-- Required work --
Output only the lines of the entries that follow, starting at the one with "hanteras i planeringssystemet." and running down to the one with "## Efterfrågan vid", both included and unchanged.

-- Records shown --
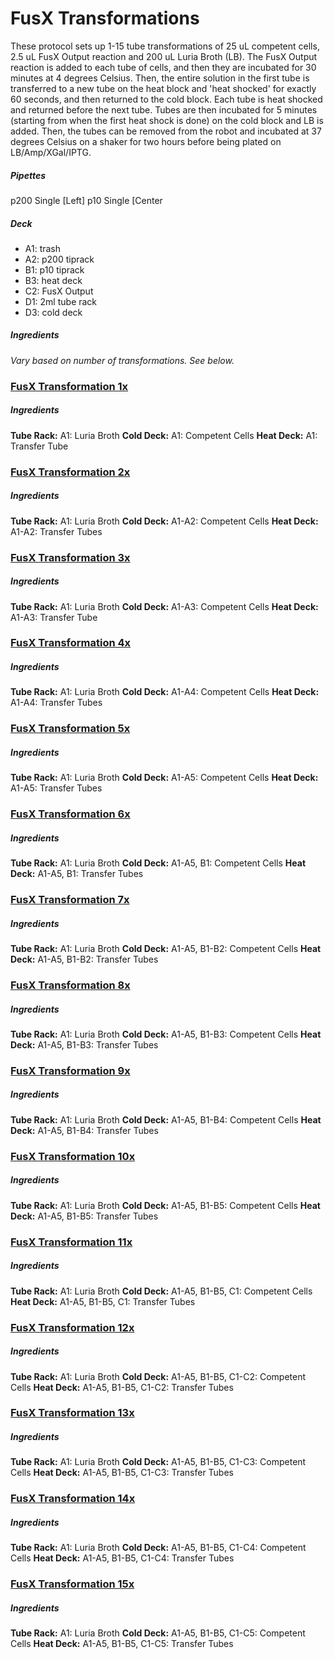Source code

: # FusX Transformations

These protocol sets up 1-15 tube transformations of 25 uL competent cells, 2.5 uL FusX Output reaction and 200 uL Luria Broth (LB). The FusX Output reaction is added to each tube of cells, and then they are incubated for 30 minutes at 4 degrees Celsius. Then, the entire solution in the first tube is transferred to a new tube on the heat block and 'heat shocked' for exactly 60 seconds, and then returned to the cold block. Each tube is heat shocked and returned before the next tube. Tubes are then incubated for 5 minutes (starting from when the first heat shock is done) on the cold block and LB is added. Then, the tubes can be removed from the robot and incubated at 37 degrees Celsius on a shaker for two hours before being plated on LB/Amp/XGal/IPTG.

##### Pipettes
p200 Single [Left]
p10 Single [Center

##### Deck
* A1: trash
* A2: p200 tiprack
* B1: p10 tiprack
* B3: heat deck
* C2: FusX Output
* D1: 2ml tube rack
* D3: cold deck

##### Ingredients
*Vary based on number of transformations. See below.*

### [FusX Transformation 1x](fusx_tranformation_1x.json)
##### Ingredients
**Tube Rack:**
	A1: Luria Broth
**Cold Deck:**
	A1: Competent Cells
**Heat Deck:**
	A1: Transfer Tube

### [FusX Transformation 2x](fusx_tranformation_2x.json)
##### Ingredients
**Tube Rack:**
	A1: Luria Broth
**Cold Deck:**
	A1-A2: Competent Cells
**Heat Deck:**
	A1-A2: Transfer Tubes


### [FusX Transformation 3x](fusx_tranformation_3x.json)
##### Ingredients
**Tube Rack:**
	A1: Luria Broth
**Cold Deck:**
	A1-A3: Competent Cells
**Heat Deck:**
	A1-A3: Transfer Tube


### [FusX Transformation 4x](fusx_tranformation_4x.json)
##### Ingredients
**Tube Rack:**
	A1: Luria Broth
**Cold Deck:**
	A1-A4: Competent Cells
**Heat Deck:**
	A1-A4: Transfer Tubes


### [FusX Transformation 5x](fusx_tranformation_5x.json)
##### Ingredients
**Tube Rack:**
	A1: Luria Broth
**Cold Deck:**
	A1-A5: Competent Cells
**Heat Deck:**
	A1-A5: Transfer Tubes

### [FusX Transformation 6x](fusx_tranformation_6x.json)
##### Ingredients
**Tube Rack:**
	A1: Luria Broth
**Cold Deck:**
	A1-A5, B1: Competent Cells
**Heat Deck:**
	A1-A5, B1: Transfer Tubes

### [FusX Transformation 7x](fusx_tranformation_7x.json)
##### Ingredients
**Tube Rack:**
	A1: Luria Broth
**Cold Deck:**
	A1-A5, B1-B2: Competent Cells
**Heat Deck:**
	A1-A5, B1-B2: Transfer Tubes

### [FusX Transformation 8x](fusx_tranformation_8x.json)
##### Ingredients
**Tube Rack:**
	A1: Luria Broth
**Cold Deck:**
	A1-A5, B1-B3: Competent Cells
**Heat Deck:**
	A1-A5, B1-B3: Transfer Tubes

### [FusX Transformation 9x](fusx_tranformation_9x.json)
##### Ingredients
**Tube Rack:**
	A1: Luria Broth
**Cold Deck:**
	A1-A5, B1-B4: Competent Cells
**Heat Deck:**
	A1-A5, B1-B4: Transfer Tubes

### [FusX Transformation 10x](fusx_tranformation_10x.json)
##### Ingredients
**Tube Rack:**
	A1: Luria Broth
**Cold Deck:**
	A1-A5, B1-B5: Competent Cells
**Heat Deck:**
	A1-A5, B1-B5: Transfer Tubes

### [FusX Transformation 11x](fusx_tranformation_11x.json)
##### Ingredients
**Tube Rack:**
	A1: Luria Broth
**Cold Deck:**
	A1-A5, B1-B5, C1: Competent Cells
**Heat Deck:**
	A1-A5, B1-B5, C1: Transfer Tubes

### [FusX Transformation 12x](fusx_tranformation_12x.json)
##### Ingredients
**Tube Rack:**
	A1: Luria Broth
**Cold Deck:**
	A1-A5, B1-B5, C1-C2: Competent Cells
**Heat Deck:**
	A1-A5, B1-B5, C1-C2: Transfer Tubes

### [FusX Transformation 13x](fusx_tranformation_13x.json)
##### Ingredients
**Tube Rack:**
	A1: Luria Broth
**Cold Deck:**
	A1-A5, B1-B5, C1-C3: Competent Cells
**Heat Deck:**
	A1-A5, B1-B5, C1-C3: Transfer Tubes

### [FusX Transformation 14x](fusx_tranformation_14x.json)
##### Ingredients
**Tube Rack:**
	A1: Luria Broth
**Cold Deck:**
	A1-A5, B1-B5, C1-C4: Competent Cells
**Heat Deck:**
	A1-A5, B1-B5, C1-C4: Transfer Tubes

### [FusX Transformation 15x](fusx_tranformation_15x.json)
##### Ingredients
**Tube Rack:**
	A1: Luria Broth
**Cold Deck:**
	A1-A5, B1-B5, C1-C5: Competent Cells
**Heat Deck:**
	A1-A5, B1-B5, C1-C5: Transfer Tubes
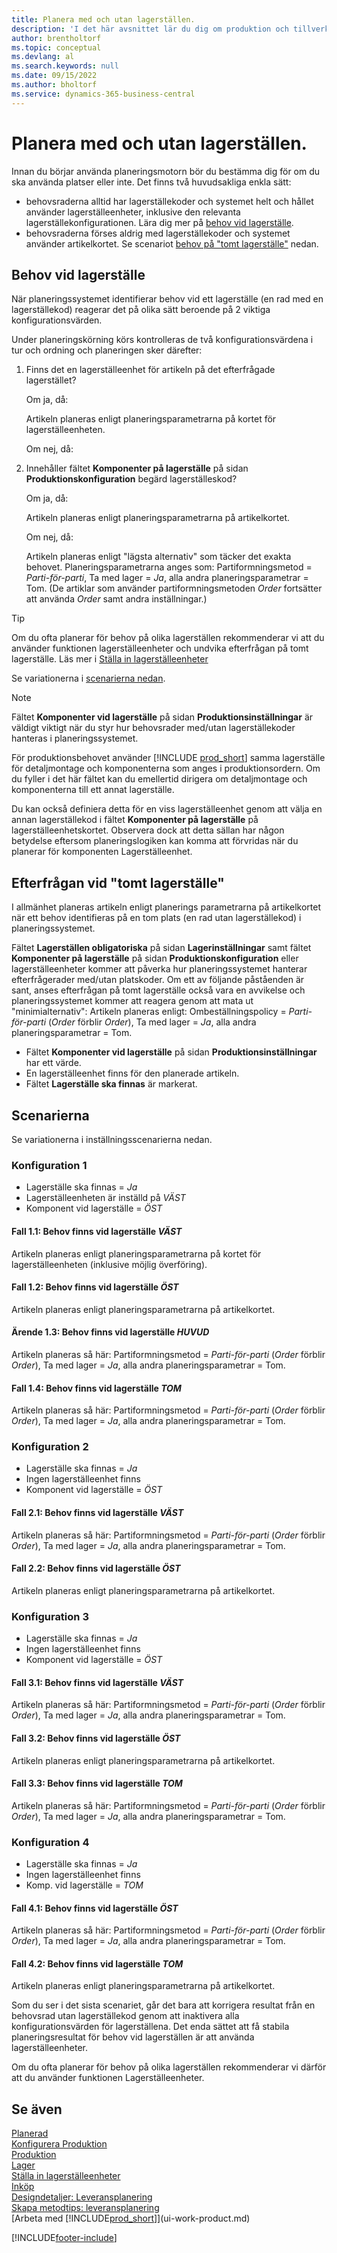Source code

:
 ```yaml
---
title: Planera med och utan lagerställen.
description: 'I det här avsnittet lär du dig om produktion och tillverkning, inklusive leveransplanering, i Business Central.'
author: brentholtorf
ms.topic: conceptual
ms.devlang: al
ms.search.keywords: null
ms.date: 09/15/2022
ms.author: bholtorf
ms.service: dynamics-365-business-central
---
```

# Planera med och utan lagerställen.

Innan du börjar använda planeringsmotorn bör du bestämma dig för om du ska använda platser eller inte. Det finns två huvudsakliga enkla sätt:

* behovsraderna alltid har lagerställekoder och systemet helt och hållet använder lagerställeenheter, inklusive den relevanta lagerställekonfigurationen. Lära dig mer på [behov vid lagerställe](#demand-at-location).  
* behovsraderna förses aldrig med lagerställekoder och systemet använder artikelkortet. Se scenariot [behov på "tomt lagerställe"](#demand-at-blank-location) nedan.

## Behov vid lagerställe  

När planeringssystemet identifierar behov vid ett lagerställe (en rad med en lagerställekod) reagerar det på olika sätt beroende på 2 viktiga konfigurationsvärden.  

Under planeringskörning körs kontrolleras de två konfigurationsvärdena i tur och ordning och planeringen sker därefter:  

1. Finns det en lagerställeenhet för artikeln på det efterfrågade lagerstället?  

    Om ja, då:  

    Artikeln planeras enligt planeringsparametrarna på kortet för lagerställeenheten.  

    Om nej, då:  

2. Innehåller fältet **Komponenter på lagerställe** på sidan **Produktionskonfiguration** begärd lagerställeskod?  

    Om ja, då:  

    Artikeln planeras enligt planeringsparametrarna på artikelkortet.  

    Om nej, då:  

    Artikeln planeras enligt "lägsta alternativ" som täcker det exakta behovet. Planeringsparametrarna anges som: Partiformningsmetod = *Parti-för-parti*, Ta med lager = *Ja*, alla andra planeringsparametrar = Tom. (De artiklar som använder partiformningsmetoden  *Order* fortsätter att använda  *Order* samt andra inställningar.)

> [!TIP]
> Om du ofta planerar för behov på olika lagerställen rekommenderar vi att du använder funktionen lagerställeenheter och undvika efterfrågan på tomt lagerställe. Läs mer i [Ställa in lagerställeenheter](inventory-how-to-set-up-stockkeeping-units.md)

Se variationerna i [scenarierna nedan](#scenarios).

> [!NOTE]
> Fältet **Komponenter vid lagerställe** på sidan **Produktionsinställningar** är väldigt viktigt när du styr hur behovsrader med/utan lagerställekoder hanteras i planeringssystemet.
>
> För produktionsbehovet använder [!INCLUDE [prod_short](includes/prod_short.md)] samma lagerställe för detaljmontage och komponenterna som anges i produktionsordern. Om du fyller i det här fältet kan du emellertid dirigera om detaljmontage och komponenterna till ett annat lagerställe.
>
> Du kan också definiera detta för en viss lagerställeenhet genom att välja en annan lagerställekod i fältet **Komponenter på lagerställe** på lagerställeenhetskortet. Observera dock att detta sällan har någon betydelse eftersom planeringslogiken kan komma att förvridas när du planerar för komponenten Lagerställeenhet.

## Efterfrågan vid "tomt lagerställe"

I allmänhet planeras artikeln enligt planerings parametrarna på artikelkortet när ett behov identifieras på en tom plats (en rad utan lagerställekod) i planeringssystemet.

Fältet **Lagerställen obligatoriska** på sidan **Lagerinställningar** samt fältet **Komponenter på lagerställe** på sidan **Produktionskonfiguration** eller lagerställeenheter kommer att påverka hur planeringssystemet hanterar efterfrågerader med/utan platskoder. Om ett av följande påståenden är sant, anses efterfrågan på tomt lagerställe också vara en avvikelse och planeringssystemet kommer att reagera genom att mata ut "minimialternativ": Artikeln planeras enligt: Ombeställningspolicy = *Parti-för-parti* (*Order* förblir *Order*), Ta med lager = *Ja*, alla andra planeringsparametrar = Tom.

* Fältet **Komponenter vid lagerställe** på sidan **Produktionsinställningar** har ett värde.
* En lagerställeenhet finns för den planerade artikeln.
* Fältet **Lagerställe ska finnas** är markerat.

## Scenarierna

Se variationerna i inställningsscenarierna nedan.

### Konfiguration 1

* Lagerställe ska finnas = *Ja*  
* Lagerställeenheten är inställd på *VÄST*  
* Komponent vid lagerställe = *ÖST*  

#### Fall 1.1: Behov finns vid lagerställe *VÄST*

Artikeln planeras enligt planeringsparametrarna på kortet för lagerställeenheten (inklusive möjlig överföring).

#### Fall 1.2: Behov finns vid lagerställe *ÖST*

Artikeln planeras enligt planeringsparametrarna på artikelkortet.

#### Ärende 1.3: Behov finns vid lagerställe *HUVUD*

Artikeln planeras så här: Partiformningsmetod = *Parti-för-parti* (*Order* förblir *Order*), Ta med lager = *Ja*, alla andra planeringsparametrar = Tom.

#### Fall 1.4: Behov finns vid lagerställe *TOM*

Artikeln planeras så här: Partiformningsmetod = *Parti-för-parti* (*Order* förblir *Order*), Ta med lager = *Ja*, alla andra planeringsparametrar = Tom.

### Konfiguration 2

* Lagerställe ska finnas = *Ja*  
* Ingen lagerställeenhet finns  
* Komponent vid lagerställe = *ÖST*  

#### Fall 2.1: Behov finns vid lagerställe *VÄST*

Artikeln planeras så här: Partiformningsmetod = *Parti-för-parti* (*Order* förblir *Order*), Ta med lager = *Ja*, alla andra planeringsparametrar = Tom.

#### Fall 2.2: Behov finns vid lagerställe *ÖST*

Artikeln planeras enligt planeringsparametrarna på artikelkortet.  

### Konfiguration 3

* Lagerställe ska finnas = *Ja*  
* Ingen lagerställeenhet finns  
* Komponent vid lagerställe = *ÖST*  

#### Fall 3.1: Behov finns vid lagerställe *VÄST*

Artikeln planeras så här: Partiformningsmetod = *Parti-för-parti* (*Order* förblir *Order*), Ta med lager = *Ja*, alla andra planeringsparametrar = Tom.

#### Fall 3.2: Behov finns vid lagerställe *ÖST*

Artikeln planeras enligt planeringsparametrarna på artikelkortet.  

#### Fall 3.3: Behov finns vid lagerställe *TOM*

Artikeln planeras så här: Partiformningsmetod = *Parti-för-parti* (*Order* förblir *Order*), Ta med lager = *Ja*, alla andra planeringsparametrar = Tom.

### Konfiguration 4

* Lagerställe ska finnas = *Ja*  
* Ingen lagerställeenhet finns  
* Komp. vid lagerställe = *TOM*  

#### Fall 4.1: Behov finns vid lagerställe *ÖST*

Artikeln planeras så här: Partiformningsmetod = *Parti-för-parti* (*Order* förblir *Order*), Ta med lager = *Ja*, alla andra planeringsparametrar = Tom.

#### Fall 4.2: Behov finns vid lagerställe *TOM*

Artikeln planeras enligt planeringsparametrarna på artikelkortet.

Som du ser i det sista scenariet, går det bara att korrigera resultat från en behovsrad utan lagerställekod genom att inaktivera alla konfigurationsvärden för lagerställena. Det enda sättet att få stabila planeringsresultat för behov vid lagerställen är att använda lagerställeenheter.  

Om du ofta planerar för behov på olika lagerställen rekommenderar vi därför att du använder funktionen Lagerställeenheter.

## Se även

[Planerad](production-planning.md)  
[Konfigurera Produktion](production-configure-production-processes.md)  
[Produktion](production-manage-manufacturing.md)  
[Lager](inventory-manage-inventory.md)  
[Ställa in lagerställeenheter](inventory-how-to-set-up-stockkeeping-units.md)  
[Inköp](purchasing-manage-purchasing.md)  
[Designdetaljer: Leveransplanering](design-details-supply-planning.md)  
[Skapa metodtips: leveransplanering](setup-best-practices-supply-planning.md)  
[Arbeta med [!INCLUDE[prod_short](includes/prod_short.md)]](ui-work-product.md)  

[!INCLUDE[footer-include](includes/footer-banner.md)]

-- Response box --
> Fältet **Komponenter vid lagerställe** på sidan **Produktionsinställningar** är väldigt viktigt när du styr hur behovsrader med/utan lagerställekoder hanteras i planeringssystemet.
>
> För produktionsbehovet använder [!INCLUDE [prod_short](includes/prod_short.md)] samma lagerställe för detaljmontage och komponenterna som anges i produktionsordern. Om du fyller i det här fältet kan du emellertid dirigera om detaljmontage och komponenterna till ett annat lagerställe.
>
> Du kan också definiera detta för en viss lagerställeenhet genom att välja en annan lagerställekod i fältet **Komponenter på lagerställe** på lagerställeenhetskortet. Observera dock att detta sällan har någon betydelse eftersom planeringslogiken kan komma att förvridas när du planerar för komponenten Lagerställeenhet.

## Efterfrågan vid "tomt lagerställe"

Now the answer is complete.